*** Opening Exercise data ***

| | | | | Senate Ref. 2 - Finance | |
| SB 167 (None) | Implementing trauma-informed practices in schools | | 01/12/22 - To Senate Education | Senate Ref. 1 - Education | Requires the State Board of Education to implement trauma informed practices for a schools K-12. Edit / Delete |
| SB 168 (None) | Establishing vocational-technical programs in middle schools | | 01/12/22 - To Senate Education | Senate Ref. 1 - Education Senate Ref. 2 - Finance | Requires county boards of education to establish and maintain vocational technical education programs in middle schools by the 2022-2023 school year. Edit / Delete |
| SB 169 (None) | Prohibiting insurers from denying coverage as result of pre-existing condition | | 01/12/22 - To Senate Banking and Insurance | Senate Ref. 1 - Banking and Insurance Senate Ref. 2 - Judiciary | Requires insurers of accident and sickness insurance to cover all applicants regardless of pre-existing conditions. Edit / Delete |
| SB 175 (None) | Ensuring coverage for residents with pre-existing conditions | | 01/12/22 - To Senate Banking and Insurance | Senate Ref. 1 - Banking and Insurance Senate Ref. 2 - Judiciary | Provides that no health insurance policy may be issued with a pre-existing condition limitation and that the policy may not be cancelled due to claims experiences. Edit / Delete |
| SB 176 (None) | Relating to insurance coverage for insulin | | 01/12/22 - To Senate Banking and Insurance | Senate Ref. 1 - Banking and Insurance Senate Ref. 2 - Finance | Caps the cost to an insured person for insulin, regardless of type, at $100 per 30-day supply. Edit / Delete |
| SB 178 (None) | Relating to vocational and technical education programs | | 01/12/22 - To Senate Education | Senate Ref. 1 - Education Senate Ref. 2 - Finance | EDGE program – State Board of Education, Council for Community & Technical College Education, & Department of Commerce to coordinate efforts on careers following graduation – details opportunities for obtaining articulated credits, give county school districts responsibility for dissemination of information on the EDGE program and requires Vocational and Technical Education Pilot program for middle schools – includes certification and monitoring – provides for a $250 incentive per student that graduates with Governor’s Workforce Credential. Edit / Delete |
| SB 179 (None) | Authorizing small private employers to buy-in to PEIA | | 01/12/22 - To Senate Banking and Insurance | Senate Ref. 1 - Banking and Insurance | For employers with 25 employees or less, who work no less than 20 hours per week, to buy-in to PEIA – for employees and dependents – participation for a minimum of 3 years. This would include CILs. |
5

*** Closing Exercise data ***

What the task requires
Retype the listing in full, keeping every word as it appears.

Task result
| | | | | Senate Ref. 2 - Finance | |
| SB 167 (None) | Implementing trauma-informed practices in schools | | 01/12/22 - To Senate Education | Senate Ref. 1 - Education | Requires the State Board of Education to implement trauma informed practices for a schools K-12. Edit / Delete |
| SB 168 (None) | Establishing vocational-technical programs in middle schools | | 01/12/22 - To Senate Education | Senate Ref. 1 - Education Senate Ref. 2 - Finance | Requires county boards of education to establish and maintain vocational technical education programs in middle schools by the 2022-2023 school year. Edit / Delete |
| SB 169 (None) | Prohibiting insurers from denying coverage as result of pre-existing condition | | 01/12/22 - To Senate Banking and Insurance | Senate Ref. 1 - Banking and Insurance Senate Ref. 2 - Judiciary | Requires insurers of accident and sickness insurance to cover all applicants regardless of pre-existing conditions. Edit / Delete |
| SB 175 (None) | Ensuring coverage for residents with pre-existing conditions | | 01/12/22 - To Senate Banking and Insurance | Senate Ref. 1 - Banking and Insurance Senate Ref. 2 - Judiciary | Provides that no health insurance policy may be issued with a pre-existing condition limitation and that the policy may not be cancelled due to claims experiences. Edit / Delete |
| SB 176 (None) | Relating to insurance coverage for insulin | | 01/12/22 - To Senate Banking and Insurance | Senate Ref. 1 - Banking and Insurance Senate Ref. 2 - Finance | Caps the cost to an insured person for insulin, regardless of type, at $100 per 30-day supply. Edit / Delete |
| SB 178 (None) | Relating to vocational and technical education programs | | 01/12/22 - To Senate Education | Senate Ref. 1 - Education Senate Ref. 2 - Finance | EDGE program – State Board of Education, Council for Community & Technical College Education, & Department of Commerce to coordinate efforts on careers following graduation – details opportunities for obtaining articulated credits, give county school districts responsibility for dissemination of information on the EDGE program and requires Vocational and Technical Education Pilot program for middle schools – includes certification and monitoring – provides for a $250 incentive per student that graduates with Governor’s Workforce Credential. Edit / Delete |
| SB 179 (None) | Authorizing small private employers to buy-in to PEIA | | 01/12/22 - To Senate Banking and Insurance | Senate Ref. 1 - Banking and Insurance | For employers with 25 employees or less, who work no less than 20 hours per week, to buy-in to PEIA – for employees and dependents – participation for a minimum of 3 years. This would include CILs. |
5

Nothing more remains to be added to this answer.